● **What is expected**:
Reproduce the passage of the Standing Stone commentary below, starting at "When Sir Paul’s" and ending at "more than once.", without altering any wording.

● **Excerpt**:

::::

When Sir Paul’s tone Poem Standing Stone was first premiered, and then released as a CD in 1997, it attracted a very mixed reception, which is fair enough. In fact I rather like to see the musical purists get their underwear in a bit of a twist when they try to tell us how bad something is, how derivative, how shallow, how it sounds as if it has been written by a committee, and, how dare you step over the musical boundaries and try your hand at ’serious’ music. In other words elitism at its worst. And believe me if there was a decree from No 10 and the White House tomorrow that all music be left in the hands of the purists, then music, all music, would die very quickly, and good riddance because none of it would be worth listening to.

Paul

Sir Paul McCartney

And McCartney’s Standing Stone is worth listening to, and more than once.

Sir Paul’s first recorded effort at ’serious’ composing (as if composing hundreds of popular songs was not serious for goodness sake) was his 1991 Liverpool Oratorio which I remember as a tremendously moving piece of work that quite naturally showed the influence of Elgar (who made the oratorio his own in the early 20th century), but to my ears much more that of Vaughan Williams, Arnold Bax, plus a good helping of John Tavener and Malcolm Arnold, who were, and are, masters of assimilation, as is McCartney - you only have to listen to Sgt Pepper, the early Wings recordings, and some recent solo McCartney, to understand what I’m getting at; and without assimilation art, any art, cannot move ahead, cannot be creative.

And it’s the same with Standing Stone, McCartney’s first real stab at a symphonic piece. It worked in October 1997 when it was premiered and released, and it worked last night when, with Hilary, I listened to it again.

::::

● **Listed records**:
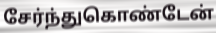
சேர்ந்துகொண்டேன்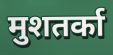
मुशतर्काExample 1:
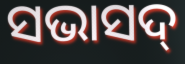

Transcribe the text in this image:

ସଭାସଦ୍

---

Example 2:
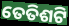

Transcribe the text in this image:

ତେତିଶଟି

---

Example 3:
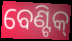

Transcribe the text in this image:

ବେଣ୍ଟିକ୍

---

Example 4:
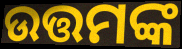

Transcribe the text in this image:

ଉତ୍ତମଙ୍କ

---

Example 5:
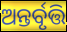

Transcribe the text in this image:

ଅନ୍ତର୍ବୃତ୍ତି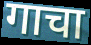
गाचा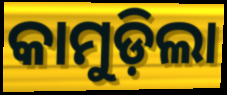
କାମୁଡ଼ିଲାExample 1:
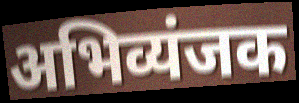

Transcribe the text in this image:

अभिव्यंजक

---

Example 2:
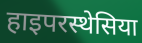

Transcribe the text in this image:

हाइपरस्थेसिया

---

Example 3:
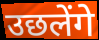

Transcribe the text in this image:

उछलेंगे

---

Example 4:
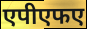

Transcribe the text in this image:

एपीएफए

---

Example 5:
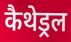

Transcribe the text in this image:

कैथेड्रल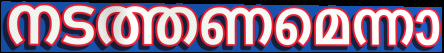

::::

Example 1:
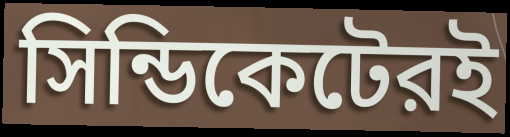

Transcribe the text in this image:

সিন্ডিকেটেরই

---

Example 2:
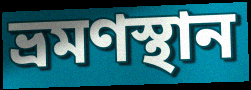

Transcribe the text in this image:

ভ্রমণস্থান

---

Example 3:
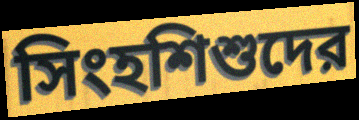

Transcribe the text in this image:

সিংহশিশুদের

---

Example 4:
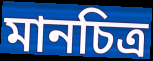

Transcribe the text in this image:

::::

● **Completed task**:
When Sir Paul’s tone Poem Standing Stone was first premiered, and then released as a CD in 1997, it attracted a very mixed reception, which is fair enough. In fact I rather like to see the musical purists get their underwear in a bit of a twist when they try to tell us how bad something is, how derivative, how shallow, how it sounds as if it has been written by a committee, and, how dare you step over the musical boundaries and try your hand at ’serious’ music. In other words elitism at its worst. And believe me if there was a decree from No 10 and the White House tomorrow that all music be left in the hands of the purists, then music, all music, would die very quickly, and good riddance because none of it would be worth listening to.

Paul

Sir Paul McCartney

And McCartney’s Standing Stone is worth listening to, and more than once.